WHAT THE EXERCISE ASKS – Whenever the string "check" turns up in a line below, that line should be copied.

PROVIDED RECORDS –
....................

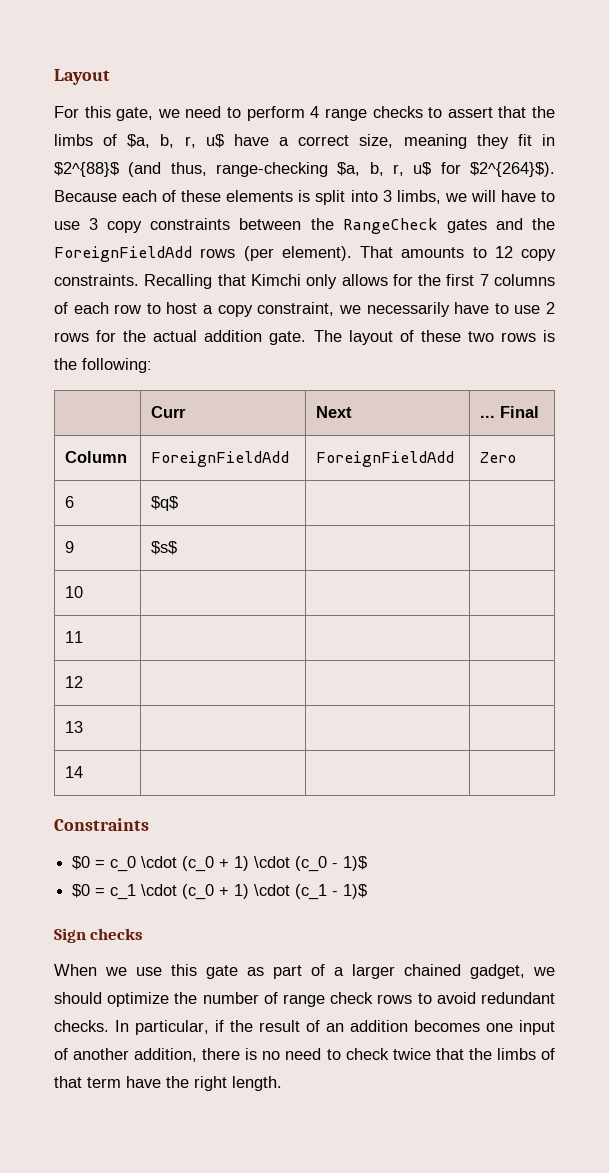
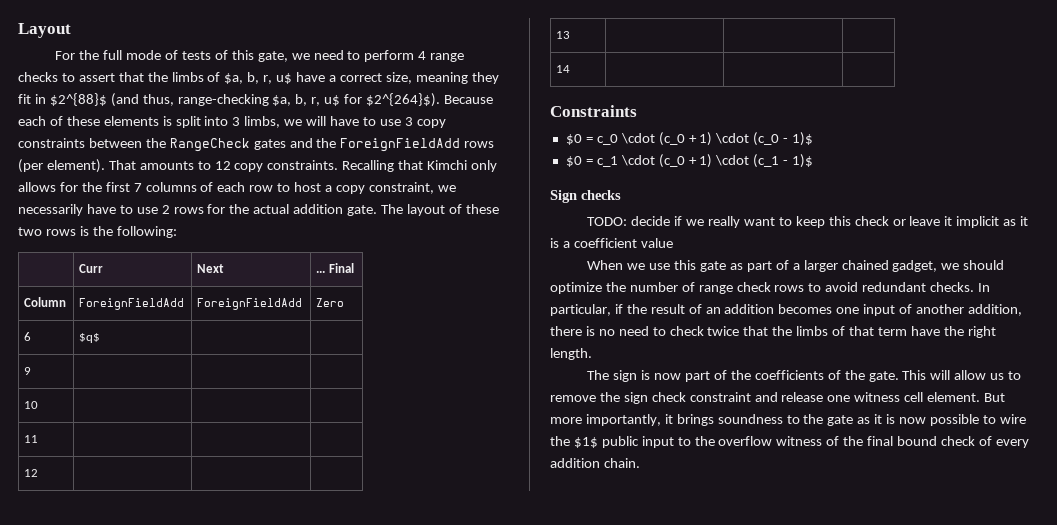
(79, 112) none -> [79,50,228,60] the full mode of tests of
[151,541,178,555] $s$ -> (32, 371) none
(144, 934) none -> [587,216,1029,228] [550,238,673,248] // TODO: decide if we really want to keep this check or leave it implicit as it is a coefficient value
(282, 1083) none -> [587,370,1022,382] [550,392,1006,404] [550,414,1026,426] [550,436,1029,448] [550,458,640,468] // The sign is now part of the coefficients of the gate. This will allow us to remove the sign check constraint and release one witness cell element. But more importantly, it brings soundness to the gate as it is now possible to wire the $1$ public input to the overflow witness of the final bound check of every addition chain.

....................

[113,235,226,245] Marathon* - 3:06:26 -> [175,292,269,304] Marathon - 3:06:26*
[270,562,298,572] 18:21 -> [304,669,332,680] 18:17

....................

ANSWER –
(144, 934) none -> [587,216,1029,228] [550,238,673,248] // TODO: decide if we really want to keep this check or leave it implicit as it is a coefficient value
(282, 1083) none -> [587,370,1022,382] [550,392,1006,404] [550,414,1026,426] [550,436,1029,448] [550,458,640,468] // The sign is now part of the coefficients of the gate. This will allow us to remove the sign check constraint and release one witness cell element. But more importantly, it brings soundness to the gate as it is now possible to wire the $1$ public input to the overflow witness of the final bound check of every addition chain.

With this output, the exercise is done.